- AIM -
Please return the listing below line for line, with every word and character unchanged, and leave the pictures out.

- LISTED ENTRIES -
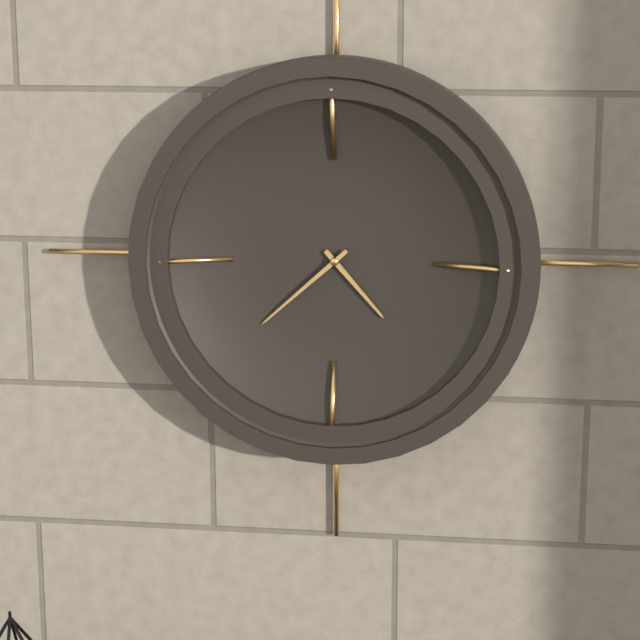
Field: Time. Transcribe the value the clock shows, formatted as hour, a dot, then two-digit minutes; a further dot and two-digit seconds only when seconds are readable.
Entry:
4.38
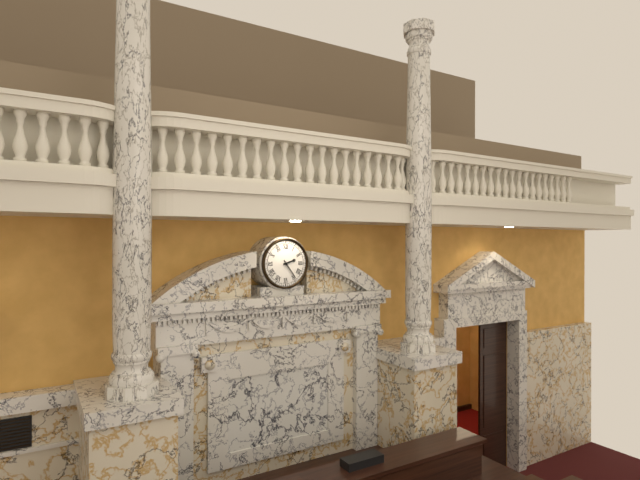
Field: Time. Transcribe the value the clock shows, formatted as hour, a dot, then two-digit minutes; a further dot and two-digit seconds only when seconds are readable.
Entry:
2.24
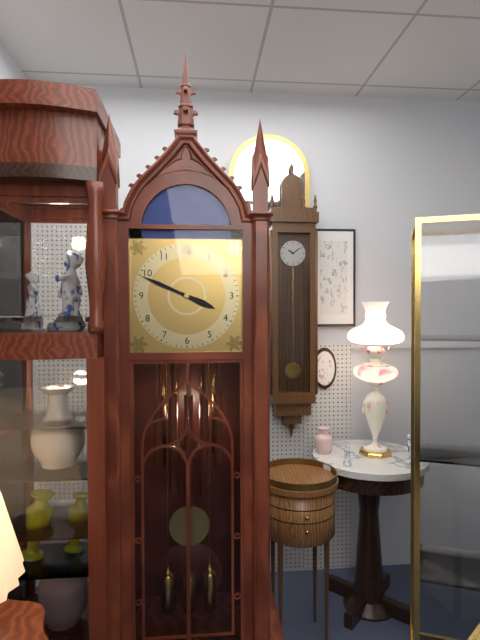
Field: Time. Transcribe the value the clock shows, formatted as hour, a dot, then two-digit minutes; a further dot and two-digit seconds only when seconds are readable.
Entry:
3.49
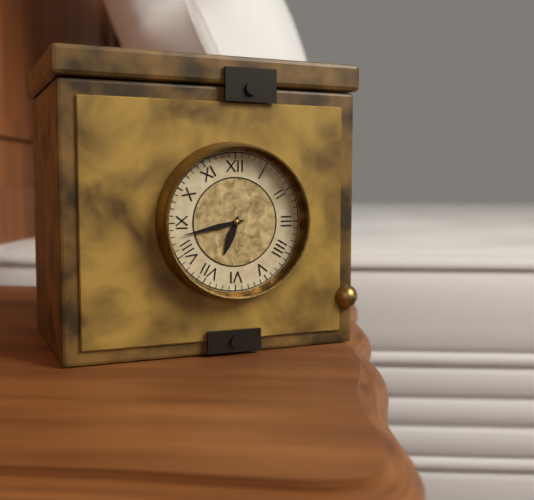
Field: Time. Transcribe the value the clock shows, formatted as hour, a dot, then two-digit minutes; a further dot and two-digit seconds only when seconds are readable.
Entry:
6.43
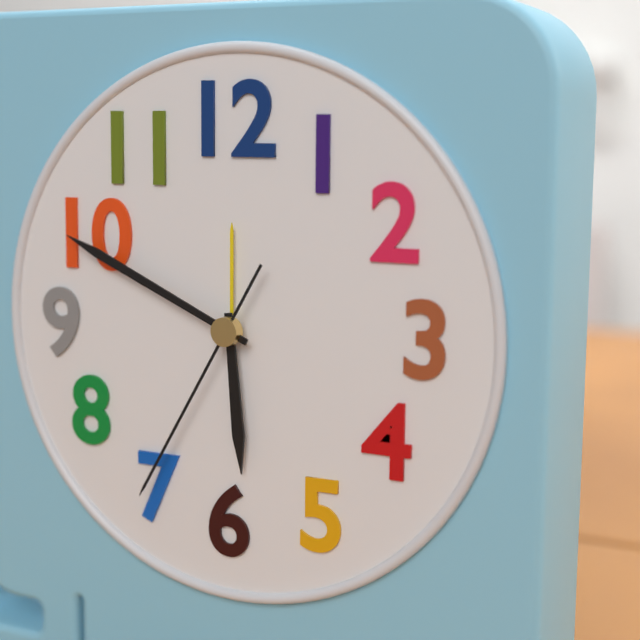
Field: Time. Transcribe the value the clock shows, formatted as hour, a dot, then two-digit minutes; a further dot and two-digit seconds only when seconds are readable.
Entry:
5.49.35
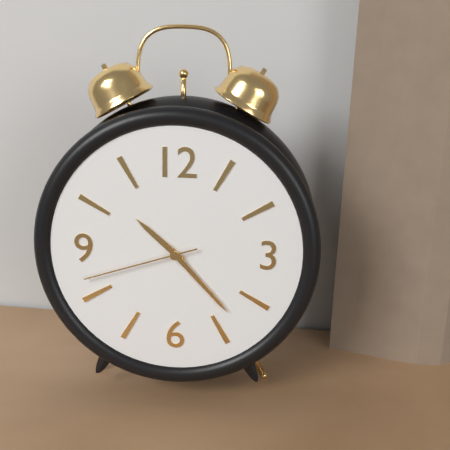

- ANSWER FOR THE TASK -
Field: Time. Transcribe the value the clock shows, formatted as hour, a dot, then two-digit minutes; a further dot and two-digit seconds only when seconds are readable.
Entry:
4.38
Field: Time. Transcribe the value the clock shows, formatted as hour, a dot, then two-digit minutes; a further dot and two-digit seconds only when seconds are readable.
Entry:
2.24
Field: Time. Transcribe the value the clock shows, formatted as hour, a dot, then two-digit minutes; a further dot and two-digit seconds only when seconds are readable.
Entry:
3.49
Field: Time. Transcribe the value the clock shows, formatted as hour, a dot, then two-digit minutes; a further dot and two-digit seconds only when seconds are readable.
Entry:
6.43
Field: Time. Transcribe the value the clock shows, formatted as hour, a dot, then two-digit minutes; a further dot and two-digit seconds only when seconds are readable.
Entry:
5.49.35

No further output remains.